EXERCISE PROMPT
Without the pictures, output the records below word for word.

Stored records:
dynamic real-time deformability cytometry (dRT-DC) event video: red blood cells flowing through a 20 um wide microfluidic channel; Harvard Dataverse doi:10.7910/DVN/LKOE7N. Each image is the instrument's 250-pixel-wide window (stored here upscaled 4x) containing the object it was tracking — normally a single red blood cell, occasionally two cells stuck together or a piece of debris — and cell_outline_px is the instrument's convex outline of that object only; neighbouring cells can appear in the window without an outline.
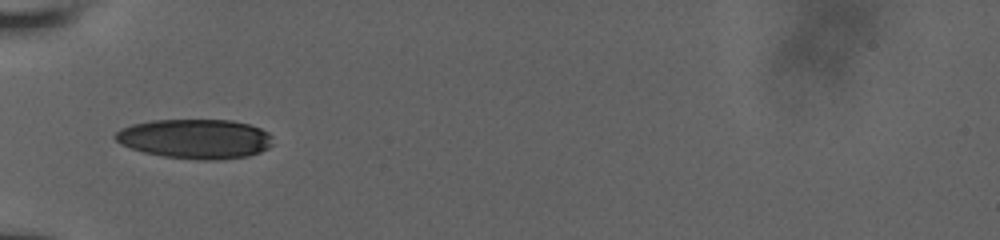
{"species": "human", "species_latin": "Homo sapiens", "temperature_condition": "room temperature", "stored_images_in_passage": 2, "camera_frame_rate_fps": 3000, "um_per_image_px": 0.085, "donor": {"sex": "male"}, "frame": {"image": 1, "passage_image": 1, "time_ms": 0.0, "image_size_px": [1000, 240], "cell_outline_px": [[272, 144], [268, 148], [260, 152], [248, 156], [216, 160], [196, 160], [164, 156], [144, 152], [120, 144], [116, 140], [116, 132], [120, 128], [132, 124], [152, 120], [232, 120], [248, 124], [260, 128], [268, 132], [272, 136]], "centroid_in_image_um": [16.61, 11.8], "position_along_channel_um": 68.4, "area_um2": 36.36}}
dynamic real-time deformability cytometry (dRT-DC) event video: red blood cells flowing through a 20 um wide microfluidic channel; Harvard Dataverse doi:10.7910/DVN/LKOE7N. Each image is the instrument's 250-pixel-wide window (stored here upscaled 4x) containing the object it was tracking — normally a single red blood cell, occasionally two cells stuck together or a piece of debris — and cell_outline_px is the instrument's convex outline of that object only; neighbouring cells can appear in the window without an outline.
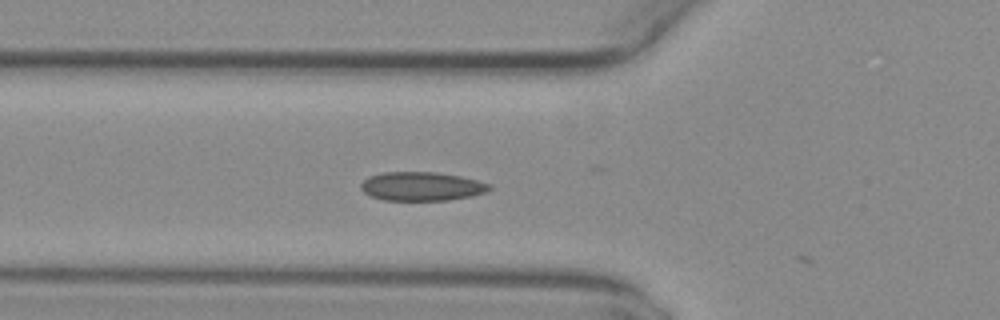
{"species": "common noctule bat (a hibernating species)", "species_latin": "Nyctalus noctula", "temperature_condition": "warm", "stored_images_in_passage": 4, "camera_frame_rate_fps": 3000, "um_per_image_px": 0.085, "animal": {"sex": "female", "body_mass_g": 29.2, "forearm_length_mm": 56.3}, "frame": {"image": 1, "passage_image": 3, "time_ms": 0.667, "image_size_px": [1000, 320], "cell_outline_px": [[492, 188], [488, 192], [472, 196], [448, 200], [384, 200], [372, 196], [364, 192], [360, 188], [360, 184], [368, 176], [384, 172], [436, 172], [460, 176], [492, 184]], "centroid_in_image_um": [35.87, 15.84], "position_along_channel_um": 89.9, "area_um2": 21.68}}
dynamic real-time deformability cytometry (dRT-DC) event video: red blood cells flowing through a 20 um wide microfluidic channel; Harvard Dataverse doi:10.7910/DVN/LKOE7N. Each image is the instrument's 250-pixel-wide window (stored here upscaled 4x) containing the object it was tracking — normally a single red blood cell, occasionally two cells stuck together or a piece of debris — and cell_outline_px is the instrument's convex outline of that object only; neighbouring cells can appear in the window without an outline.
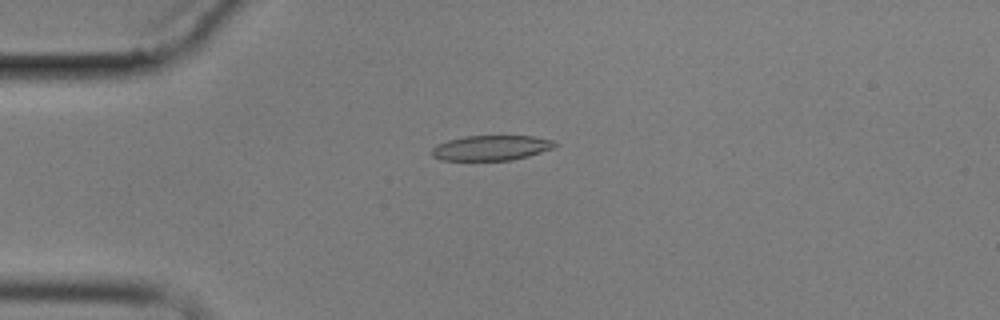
{"species": "common noctule bat (a hibernating species)", "species_latin": "Nyctalus noctula", "temperature_condition": "cold", "stored_images_in_passage": 7, "camera_frame_rate_fps": 3000, "um_per_image_px": 0.085, "animal": {"sex": "male", "body_mass_g": 17.9}, "frame": {"image": 1, "passage_image": 4, "time_ms": 3.667, "image_size_px": [1000, 320], "cell_outline_px": [[556, 148], [528, 156], [512, 160], [440, 160], [432, 156], [432, 148], [436, 144], [448, 140], [464, 136], [532, 136], [556, 140]], "centroid_in_image_um": [41.78, 12.56], "position_along_channel_um": 43.2, "area_um2": 18.15}}
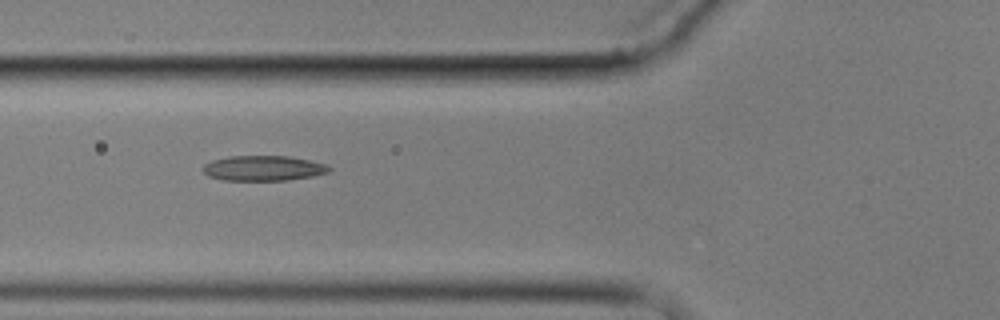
{"frame": {"image": 2, "passage_image": 6, "time_ms": 6.0, "image_size_px": [1000, 320], "cell_outline_px": [[332, 168], [328, 172], [312, 176], [288, 180], [224, 180], [208, 176], [200, 168], [204, 164], [212, 160], [228, 156], [288, 156], [308, 160], [324, 164]], "centroid_in_image_um": [22.33, 14.29], "position_along_channel_um": 103.5, "area_um2": 18.44}}
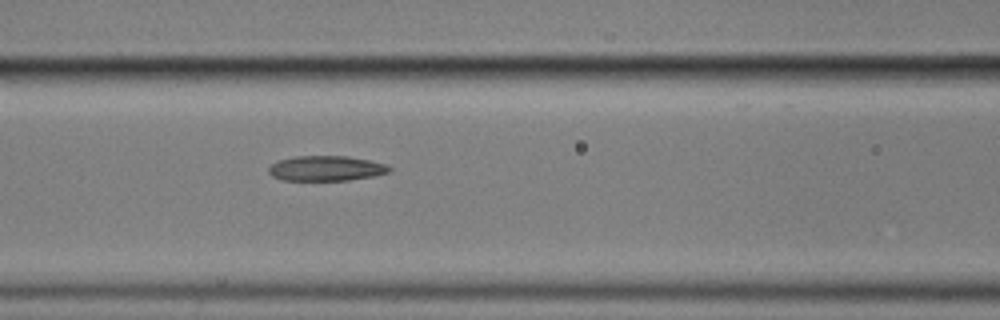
{"frame": {"image": 3, "passage_image": 7, "time_ms": 7.0, "image_size_px": [1000, 320], "cell_outline_px": [[392, 168], [388, 172], [376, 176], [348, 180], [280, 180], [272, 176], [268, 172], [268, 168], [272, 164], [280, 160], [296, 156], [348, 156], [388, 164]], "centroid_in_image_um": [27.74, 14.31], "position_along_channel_um": 138.9, "area_um2": 17.69}}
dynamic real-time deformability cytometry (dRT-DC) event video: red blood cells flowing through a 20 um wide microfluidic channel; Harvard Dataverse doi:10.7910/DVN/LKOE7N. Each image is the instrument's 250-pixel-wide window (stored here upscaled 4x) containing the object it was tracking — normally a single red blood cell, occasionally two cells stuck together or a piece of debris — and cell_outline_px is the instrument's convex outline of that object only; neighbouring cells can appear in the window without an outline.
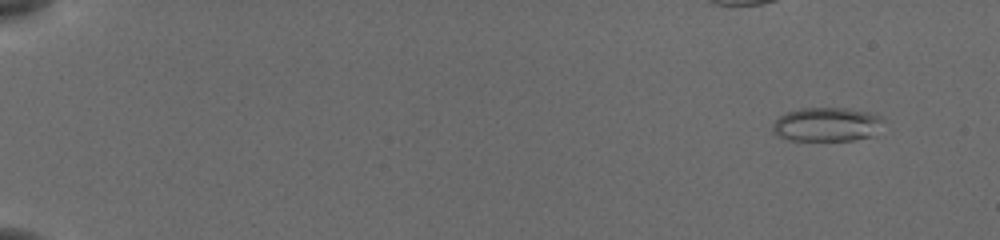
{"species": "common noctule bat (a hibernating species)", "species_latin": "Nyctalus noctula", "temperature_condition": "cold", "stored_images_in_passage": 50, "camera_frame_rate_fps": 3000, "um_per_image_px": 0.085, "animal": {"sex": "female", "body_mass_g": 19.5, "forearm_length_mm": 54.1}, "frame": {"image": 1, "passage_image": 1, "time_ms": 0.0, "image_size_px": [1000, 240], "cell_outline_px": [[884, 120], [872, 136], [852, 140], [788, 140], [772, 132], [772, 124], [780, 116], [788, 112], [800, 108], [844, 108], [876, 112]], "centroid_in_image_um": [70.29, 10.56], "position_along_channel_um": 14.7, "area_um2": 21.96}}
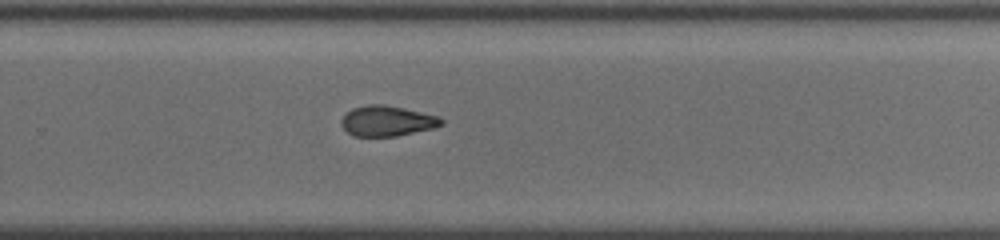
{"frame": {"image": 2, "passage_image": 34, "time_ms": 11.0, "image_size_px": [1000, 240], "cell_outline_px": [[444, 124], [432, 128], [396, 136], [352, 136], [340, 124], [340, 120], [352, 108], [368, 104], [384, 104], [404, 108], [440, 116], [444, 120]], "centroid_in_image_um": [32.91, 10.27], "position_along_channel_um": 296.9, "area_um2": 17.74}}
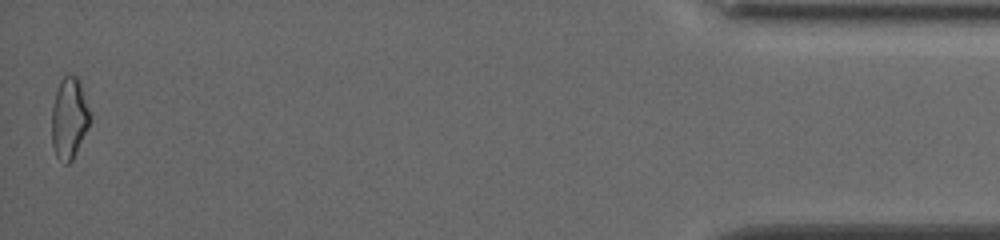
{"frame": {"image": 3, "passage_image": 50, "time_ms": 16.333, "image_size_px": [1000, 240], "cell_outline_px": [[88, 124], [76, 152], [72, 160], [68, 164], [64, 164], [56, 156], [52, 144], [52, 108], [56, 92], [60, 80], [68, 72], [72, 72], [80, 80], [88, 108]], "centroid_in_image_um": [5.84, 10.0], "position_along_channel_um": 429.4, "area_um2": 17.8}, "authors_computed_cell_mechanics": {"area_um2": 18.207, "velocity_mm_per_s": 3.8988, "shape_relaxation_time_tau1_ms": 7.6735, "shape_relaxation_time_tau2_ms": 2.6565, "deformation_change_tau1": 0.2236, "deformation_change_tau2": 0.0928}}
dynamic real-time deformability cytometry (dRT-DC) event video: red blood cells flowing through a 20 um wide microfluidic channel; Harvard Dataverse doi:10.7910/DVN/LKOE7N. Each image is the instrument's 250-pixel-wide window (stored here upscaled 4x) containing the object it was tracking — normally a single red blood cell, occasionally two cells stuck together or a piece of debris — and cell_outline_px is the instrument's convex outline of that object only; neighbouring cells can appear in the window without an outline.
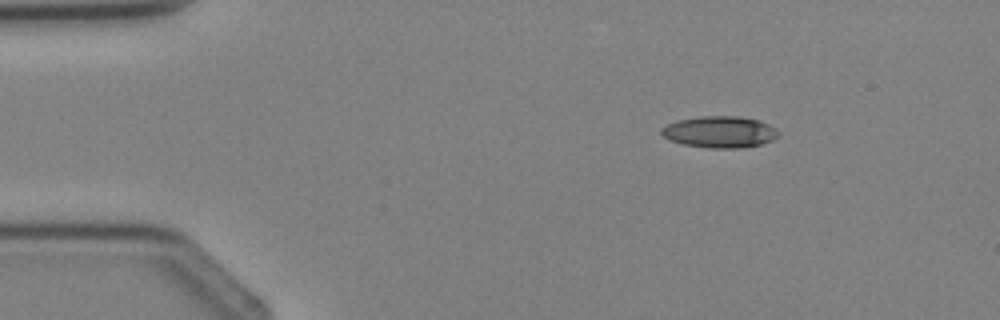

FULL SOLUTION
dynamic real-time deformability cytometry (dRT-DC) event video: red blood cells flowing through a 20 um wide microfluidic channel; Harvard Dataverse doi:10.7910/DVN/LKOE7N. Each image is the instrument's 250-pixel-wide window (stored here upscaled 4x) containing the object it was tracking — normally a single red blood cell, occasionally two cells stuck together or a piece of debris — and cell_outline_px is the instrument's convex outline of that object only; neighbouring cells can appear in the window without an outline.
{"species": "human", "species_latin": "Homo sapiens", "temperature_condition": "room temperature", "stored_images_in_passage": 2, "camera_frame_rate_fps": 3000, "um_per_image_px": 0.085, "donor": {"sex": "male"}, "frame": {"image": 1, "passage_image": 1, "time_ms": 0.0, "image_size_px": [1000, 240], "cell_outline_px": [[272, 144], [268, 148], [260, 152], [248, 156], [216, 160], [196, 160], [164, 156], [144, 152], [120, 144], [116, 140], [116, 132], [120, 128], [132, 124], [152, 120], [232, 120], [248, 124], [260, 128], [268, 132], [272, 136]], "centroid_in_image_um": [16.61, 11.8], "position_along_channel_um": 68.4, "area_um2": 36.36}}
dynamic real-time deformability cytometry (dRT-DC) event video: red blood cells flowing through a 20 um wide microfluidic channel; Harvard Dataverse doi:10.7910/DVN/LKOE7N. Each image is the instrument's 250-pixel-wide window (stored here upscaled 4x) containing the object it was tracking — normally a single red blood cell, occasionally two cells stuck together or a piece of debris — and cell_outline_px is the instrument's convex outline of that object only; neighbouring cells can appear in the window without an outline.
{"species": "common noctule bat (a hibernating species)", "species_latin": "Nyctalus noctula", "temperature_condition": "warm", "stored_images_in_passage": 4, "camera_frame_rate_fps": 3000, "um_per_image_px": 0.085, "animal": {"sex": "female", "body_mass_g": 29.2, "forearm_length_mm": 56.3}, "frame": {"image": 1, "passage_image": 3, "time_ms": 0.667, "image_size_px": [1000, 320], "cell_outline_px": [[492, 188], [488, 192], [472, 196], [448, 200], [384, 200], [372, 196], [364, 192], [360, 188], [360, 184], [368, 176], [384, 172], [436, 172], [460, 176], [492, 184]], "centroid_in_image_um": [35.87, 15.84], "position_along_channel_um": 89.9, "area_um2": 21.68}}
dynamic real-time deformability cytometry (dRT-DC) event video: red blood cells flowing through a 20 um wide microfluidic channel; Harvard Dataverse doi:10.7910/DVN/LKOE7N. Each image is the instrument's 250-pixel-wide window (stored here upscaled 4x) containing the object it was tracking — normally a single red blood cell, occasionally two cells stuck together or a piece of debris — and cell_outline_px is the instrument's convex outline of that object only; neighbouring cells can appear in the window without an outline.
{"species": "common noctule bat (a hibernating species)", "species_latin": "Nyctalus noctula", "temperature_condition": "cold", "stored_images_in_passage": 7, "camera_frame_rate_fps": 3000, "um_per_image_px": 0.085, "animal": {"sex": "male", "body_mass_g": 17.9}, "frame": {"image": 1, "passage_image": 4, "time_ms": 3.667, "image_size_px": [1000, 320], "cell_outline_px": [[556, 148], [528, 156], [512, 160], [440, 160], [432, 156], [432, 148], [436, 144], [448, 140], [464, 136], [532, 136], [556, 140]], "centroid_in_image_um": [41.78, 12.56], "position_along_channel_um": 43.2, "area_um2": 18.15}}
{"frame": {"image": 2, "passage_image": 6, "time_ms": 6.0, "image_size_px": [1000, 320], "cell_outline_px": [[332, 168], [328, 172], [312, 176], [288, 180], [224, 180], [208, 176], [200, 168], [204, 164], [212, 160], [228, 156], [288, 156], [308, 160], [324, 164]], "centroid_in_image_um": [22.33, 14.29], "position_along_channel_um": 103.5, "area_um2": 18.44}}
{"frame": {"image": 3, "passage_image": 7, "time_ms": 7.0, "image_size_px": [1000, 320], "cell_outline_px": [[392, 168], [388, 172], [376, 176], [348, 180], [280, 180], [272, 176], [268, 172], [268, 168], [272, 164], [280, 160], [296, 156], [348, 156], [388, 164]], "centroid_in_image_um": [27.74, 14.31], "position_along_channel_um": 138.9, "area_um2": 17.69}}
dynamic real-time deformability cytometry (dRT-DC) event video: red blood cells flowing through a 20 um wide microfluidic channel; Harvard Dataverse doi:10.7910/DVN/LKOE7N. Each image is the instrument's 250-pixel-wide window (stored here upscaled 4x) containing the object it was tracking — normally a single red blood cell, occasionally two cells stuck together or a piece of debris — and cell_outline_px is the instrument's convex outline of that object only; neighbouring cells can appear in the window without an outline.
{"species": "common noctule bat (a hibernating species)", "species_latin": "Nyctalus noctula", "temperature_condition": "cold", "stored_images_in_passage": 50, "camera_frame_rate_fps": 3000, "um_per_image_px": 0.085, "animal": {"sex": "female", "body_mass_g": 19.5, "forearm_length_mm": 54.1}, "frame": {"image": 1, "passage_image": 1, "time_ms": 0.0, "image_size_px": [1000, 240], "cell_outline_px": [[884, 120], [872, 136], [852, 140], [788, 140], [772, 132], [772, 124], [780, 116], [788, 112], [800, 108], [844, 108], [876, 112]], "centroid_in_image_um": [70.29, 10.56], "position_along_channel_um": 14.7, "area_um2": 21.96}}
{"frame": {"image": 2, "passage_image": 34, "time_ms": 11.0, "image_size_px": [1000, 240], "cell_outline_px": [[444, 124], [432, 128], [396, 136], [352, 136], [340, 124], [340, 120], [352, 108], [368, 104], [384, 104], [404, 108], [440, 116], [444, 120]], "centroid_in_image_um": [32.91, 10.27], "position_along_channel_um": 296.9, "area_um2": 17.74}}
{"frame": {"image": 3, "passage_image": 50, "time_ms": 16.333, "image_size_px": [1000, 240], "cell_outline_px": [[88, 124], [76, 152], [72, 160], [68, 164], [64, 164], [56, 156], [52, 144], [52, 108], [56, 92], [60, 80], [68, 72], [72, 72], [80, 80], [88, 108]], "centroid_in_image_um": [5.84, 10.0], "position_along_channel_um": 429.4, "area_um2": 17.8}, "authors_computed_cell_mechanics": {"area_um2": 18.207, "velocity_mm_per_s": 3.8988, "shape_relaxation_time_tau1_ms": 7.6735, "shape_relaxation_time_tau2_ms": 2.6565, "deformation_change_tau1": 0.2236, "deformation_change_tau2": 0.0928}}
dynamic real-time deformability cytometry (dRT-DC) event video: red blood cells flowing through a 20 um wide microfluidic channel; Harvard Dataverse doi:10.7910/DVN/LKOE7N. Each image is the instrument's 250-pixel-wide window (stored here upscaled 4x) containing the object it was tracking — normally a single red blood cell, occasionally two cells stuck together or a piece of debris — and cell_outline_px is the instrument's convex outline of that object only; neighbouring cells can appear in the window without an outline.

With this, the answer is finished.